++++ Recorded information

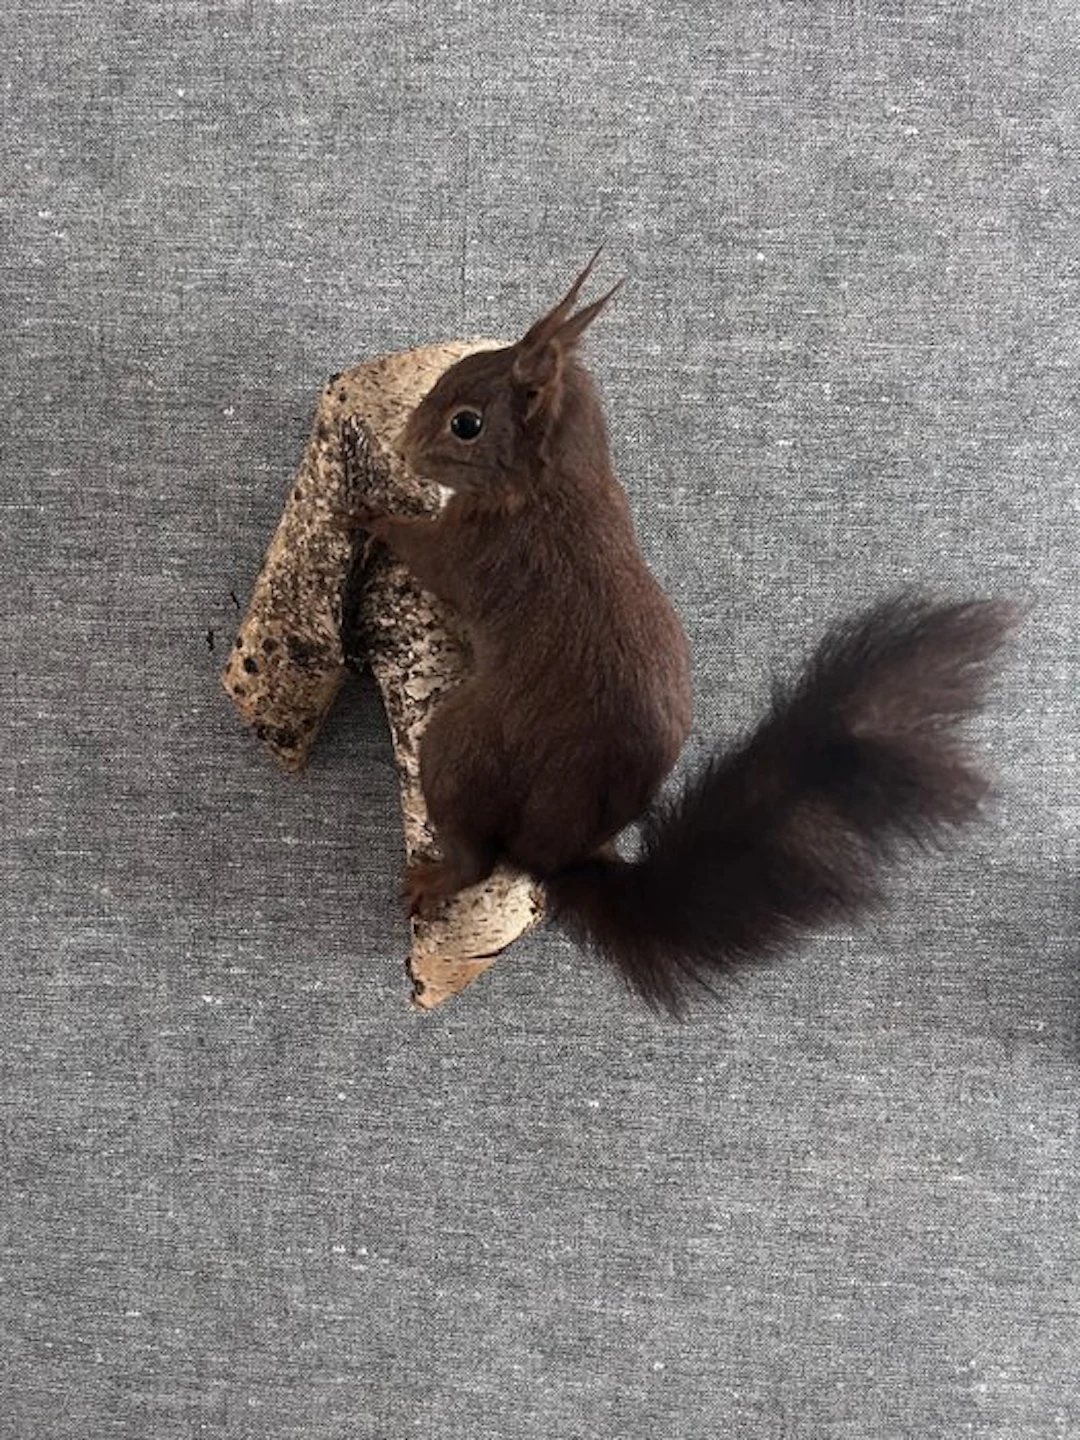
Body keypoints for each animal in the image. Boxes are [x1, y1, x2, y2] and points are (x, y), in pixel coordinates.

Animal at [346, 252, 1015, 1014]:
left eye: (466, 423)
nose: (404, 445)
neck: (549, 486)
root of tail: (561, 854)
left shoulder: (480, 553)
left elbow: (424, 551)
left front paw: (372, 514)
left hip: (465, 752)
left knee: (477, 855)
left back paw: (435, 877)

++++++++

**What you have to do:**
Each line from the one containing "left elbow: (424, 551)" through the end of the entries, both included, is to be returned exactly, with no other lines.

**Your solution:**
left elbow: (424, 551)
left front paw: (372, 514)
left hip: (465, 752)
left knee: (477, 855)
left back paw: (435, 877)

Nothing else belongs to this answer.